Subsequently, incorporate assurance mechanisms surrounding the exchange's operational execution. A balance snapshot fails to reveal whether the platform maintains disciplined operational controls such as key management, access permissions, change management, incident response, segregation of duties and custody workflows. This is why institutional due diligence often relies on System and Organization Controls (SOC)-style reporting and similar frameworks that measure controls over time, not just a balance at a single moment.

Establish transparency regarding liquidity and encumbrance status. Theoretical solvency on financial statements provides no guarantee that an exchange possesses capacity to withstand a customer withdrawal rush. Users require clarity concerning whether reserve holdings remain unencumbered and the velocity at which asset positions can convert into liquid instruments at meaningful scale.

Ground everything in governance structures and disclosure practices. Legitimate oversight depends on clear custody frameworks, conflict management and consistent disclosures, especially for products that introduce additional obligations such as yield, margin and lending.

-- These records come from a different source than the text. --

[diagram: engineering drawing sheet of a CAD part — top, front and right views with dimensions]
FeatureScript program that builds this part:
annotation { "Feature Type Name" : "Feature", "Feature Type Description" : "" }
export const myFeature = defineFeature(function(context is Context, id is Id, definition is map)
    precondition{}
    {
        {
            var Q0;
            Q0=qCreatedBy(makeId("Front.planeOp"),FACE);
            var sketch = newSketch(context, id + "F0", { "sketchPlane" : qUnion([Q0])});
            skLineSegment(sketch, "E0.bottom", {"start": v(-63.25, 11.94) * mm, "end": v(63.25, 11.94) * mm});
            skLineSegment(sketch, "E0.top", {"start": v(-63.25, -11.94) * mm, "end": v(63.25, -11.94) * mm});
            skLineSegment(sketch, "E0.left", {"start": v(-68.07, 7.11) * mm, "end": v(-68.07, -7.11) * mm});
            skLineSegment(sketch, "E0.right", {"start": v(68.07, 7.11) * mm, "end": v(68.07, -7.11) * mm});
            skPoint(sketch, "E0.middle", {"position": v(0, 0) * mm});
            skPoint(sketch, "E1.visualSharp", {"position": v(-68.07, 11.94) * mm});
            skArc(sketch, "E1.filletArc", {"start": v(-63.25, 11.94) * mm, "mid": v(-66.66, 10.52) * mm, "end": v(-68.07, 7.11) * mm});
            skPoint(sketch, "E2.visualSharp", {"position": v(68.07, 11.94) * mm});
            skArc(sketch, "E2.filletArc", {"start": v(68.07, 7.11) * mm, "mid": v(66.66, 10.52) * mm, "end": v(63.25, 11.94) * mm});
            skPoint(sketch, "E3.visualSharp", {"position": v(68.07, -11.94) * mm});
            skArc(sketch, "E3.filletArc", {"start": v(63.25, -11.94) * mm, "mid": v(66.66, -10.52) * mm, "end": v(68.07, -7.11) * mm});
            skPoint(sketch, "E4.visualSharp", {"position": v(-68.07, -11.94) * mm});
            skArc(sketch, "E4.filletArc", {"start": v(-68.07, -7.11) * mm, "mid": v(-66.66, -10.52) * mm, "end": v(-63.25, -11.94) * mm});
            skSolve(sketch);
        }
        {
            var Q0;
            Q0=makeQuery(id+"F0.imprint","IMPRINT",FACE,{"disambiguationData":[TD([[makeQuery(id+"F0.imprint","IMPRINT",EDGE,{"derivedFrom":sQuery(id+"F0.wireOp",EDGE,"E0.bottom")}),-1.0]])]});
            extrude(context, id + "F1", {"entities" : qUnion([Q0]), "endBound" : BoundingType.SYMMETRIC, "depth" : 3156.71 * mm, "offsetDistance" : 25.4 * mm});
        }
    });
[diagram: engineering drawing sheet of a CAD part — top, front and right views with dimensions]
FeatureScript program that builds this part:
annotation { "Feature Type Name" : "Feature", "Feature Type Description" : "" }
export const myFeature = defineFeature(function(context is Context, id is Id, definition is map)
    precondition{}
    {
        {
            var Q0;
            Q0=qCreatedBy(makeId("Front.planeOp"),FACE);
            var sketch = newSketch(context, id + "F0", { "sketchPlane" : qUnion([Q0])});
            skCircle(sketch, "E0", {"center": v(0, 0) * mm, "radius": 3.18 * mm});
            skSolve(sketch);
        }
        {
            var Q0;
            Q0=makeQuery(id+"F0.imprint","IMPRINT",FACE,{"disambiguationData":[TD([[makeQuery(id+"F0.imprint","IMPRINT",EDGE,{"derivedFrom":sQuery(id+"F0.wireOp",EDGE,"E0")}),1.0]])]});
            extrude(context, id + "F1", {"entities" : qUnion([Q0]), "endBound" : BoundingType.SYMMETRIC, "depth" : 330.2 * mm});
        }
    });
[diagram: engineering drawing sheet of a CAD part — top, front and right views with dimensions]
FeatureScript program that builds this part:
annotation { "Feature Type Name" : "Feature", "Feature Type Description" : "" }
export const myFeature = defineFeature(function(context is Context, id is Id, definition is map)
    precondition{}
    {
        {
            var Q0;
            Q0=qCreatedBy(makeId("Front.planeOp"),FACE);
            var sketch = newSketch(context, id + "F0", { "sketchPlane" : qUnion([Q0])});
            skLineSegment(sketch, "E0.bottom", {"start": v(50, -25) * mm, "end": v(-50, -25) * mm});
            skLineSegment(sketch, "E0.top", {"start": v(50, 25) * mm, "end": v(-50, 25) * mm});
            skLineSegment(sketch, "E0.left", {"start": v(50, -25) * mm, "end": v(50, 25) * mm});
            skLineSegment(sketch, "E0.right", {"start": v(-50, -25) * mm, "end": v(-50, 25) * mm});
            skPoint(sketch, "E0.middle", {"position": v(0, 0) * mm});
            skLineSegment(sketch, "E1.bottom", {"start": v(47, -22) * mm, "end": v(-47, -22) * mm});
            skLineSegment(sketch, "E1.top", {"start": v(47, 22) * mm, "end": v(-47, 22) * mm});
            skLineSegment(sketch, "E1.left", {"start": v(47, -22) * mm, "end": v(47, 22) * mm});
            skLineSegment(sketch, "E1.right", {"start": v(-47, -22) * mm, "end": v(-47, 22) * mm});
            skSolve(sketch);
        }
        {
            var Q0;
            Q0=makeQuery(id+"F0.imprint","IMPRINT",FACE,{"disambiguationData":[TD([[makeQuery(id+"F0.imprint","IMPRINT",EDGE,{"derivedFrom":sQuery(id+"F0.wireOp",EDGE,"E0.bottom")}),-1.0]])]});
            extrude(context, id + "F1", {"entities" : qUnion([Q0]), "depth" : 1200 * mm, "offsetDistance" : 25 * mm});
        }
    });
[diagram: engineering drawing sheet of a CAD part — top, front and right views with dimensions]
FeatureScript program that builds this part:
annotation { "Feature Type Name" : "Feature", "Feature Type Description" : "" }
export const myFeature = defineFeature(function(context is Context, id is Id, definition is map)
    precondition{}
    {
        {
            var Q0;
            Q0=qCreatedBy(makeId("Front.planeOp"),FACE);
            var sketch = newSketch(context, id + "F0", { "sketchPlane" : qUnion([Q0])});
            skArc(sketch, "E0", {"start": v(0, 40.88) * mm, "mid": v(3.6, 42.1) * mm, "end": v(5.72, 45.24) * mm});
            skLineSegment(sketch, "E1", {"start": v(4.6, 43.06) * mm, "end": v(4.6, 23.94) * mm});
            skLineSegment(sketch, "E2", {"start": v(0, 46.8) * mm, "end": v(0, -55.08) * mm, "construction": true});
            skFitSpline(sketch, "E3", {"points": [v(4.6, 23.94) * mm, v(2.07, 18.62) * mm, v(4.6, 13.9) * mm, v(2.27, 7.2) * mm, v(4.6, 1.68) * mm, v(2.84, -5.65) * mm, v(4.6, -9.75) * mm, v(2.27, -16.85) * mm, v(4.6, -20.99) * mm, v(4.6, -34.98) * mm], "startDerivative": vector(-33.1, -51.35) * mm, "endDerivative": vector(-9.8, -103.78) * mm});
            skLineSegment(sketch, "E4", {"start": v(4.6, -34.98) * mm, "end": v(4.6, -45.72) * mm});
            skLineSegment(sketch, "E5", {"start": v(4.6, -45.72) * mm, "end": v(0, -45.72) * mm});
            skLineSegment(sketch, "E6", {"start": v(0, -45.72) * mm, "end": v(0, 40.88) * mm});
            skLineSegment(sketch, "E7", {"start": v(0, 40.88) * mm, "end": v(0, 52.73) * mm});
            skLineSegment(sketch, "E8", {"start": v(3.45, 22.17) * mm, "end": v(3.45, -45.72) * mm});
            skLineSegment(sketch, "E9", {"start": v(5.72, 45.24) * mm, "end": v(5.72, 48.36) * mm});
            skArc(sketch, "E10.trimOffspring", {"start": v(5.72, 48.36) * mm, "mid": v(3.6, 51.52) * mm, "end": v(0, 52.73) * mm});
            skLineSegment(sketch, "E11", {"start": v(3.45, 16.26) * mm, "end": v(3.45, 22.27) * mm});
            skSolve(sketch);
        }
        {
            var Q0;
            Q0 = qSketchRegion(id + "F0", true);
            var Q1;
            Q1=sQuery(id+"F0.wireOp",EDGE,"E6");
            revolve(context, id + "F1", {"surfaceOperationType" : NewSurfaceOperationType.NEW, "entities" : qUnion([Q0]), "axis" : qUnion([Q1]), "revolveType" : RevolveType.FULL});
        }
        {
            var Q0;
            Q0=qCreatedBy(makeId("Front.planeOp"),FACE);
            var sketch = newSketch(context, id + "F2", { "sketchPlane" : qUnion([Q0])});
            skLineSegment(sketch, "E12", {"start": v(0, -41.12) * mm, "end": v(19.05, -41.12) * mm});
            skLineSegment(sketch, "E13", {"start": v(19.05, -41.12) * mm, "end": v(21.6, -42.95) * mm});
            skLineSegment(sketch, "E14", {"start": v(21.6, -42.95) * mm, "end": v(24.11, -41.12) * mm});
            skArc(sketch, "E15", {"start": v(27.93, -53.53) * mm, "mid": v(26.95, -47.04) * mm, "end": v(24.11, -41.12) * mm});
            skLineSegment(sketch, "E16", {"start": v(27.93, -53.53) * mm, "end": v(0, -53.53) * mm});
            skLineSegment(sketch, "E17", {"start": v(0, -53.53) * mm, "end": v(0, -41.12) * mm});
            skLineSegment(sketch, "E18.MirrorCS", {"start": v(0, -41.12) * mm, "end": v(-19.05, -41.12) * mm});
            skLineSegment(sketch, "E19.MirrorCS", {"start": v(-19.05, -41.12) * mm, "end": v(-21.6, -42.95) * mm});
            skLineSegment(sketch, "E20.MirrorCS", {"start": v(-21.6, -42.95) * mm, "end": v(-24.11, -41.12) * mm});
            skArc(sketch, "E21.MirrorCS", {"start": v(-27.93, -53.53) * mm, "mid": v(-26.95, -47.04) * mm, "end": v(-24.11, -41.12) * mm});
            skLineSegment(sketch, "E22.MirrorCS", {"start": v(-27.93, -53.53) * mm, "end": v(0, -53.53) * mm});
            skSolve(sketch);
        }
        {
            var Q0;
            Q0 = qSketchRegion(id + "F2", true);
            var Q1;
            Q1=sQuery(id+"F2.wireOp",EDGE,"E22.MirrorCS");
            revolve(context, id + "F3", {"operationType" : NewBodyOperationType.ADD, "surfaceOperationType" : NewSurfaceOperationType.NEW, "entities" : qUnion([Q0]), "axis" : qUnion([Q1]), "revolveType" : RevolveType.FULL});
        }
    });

PoR helps, but it can't replace accountability

PoR is better than nothing, but it remains a narrow, point-in-time check (even though it's often marketed like a safety certificate).

Independently considered, PoR cannot establish solvency, liquidity adequacy, or control environment quality. Therefore, before interpreting a PoR certification badge as representing "safety," evaluate the following considerations:

1. Are liabilities included, or is it assets only? Assets-only reporting cannot demonstrate solvency.

2. What is in scope? Are margin, yield products, loans or offchain obligations excluded?

3. Is it reporting a snapshot or ongoing? A single date can be dressed up. Consistency matters.

4. Are reserves unencumbered? "Held" is not the same as "available during stress."

5. What kind of engagement is it? Many PoR reports are limited in scope and should not be read like an audit opinion.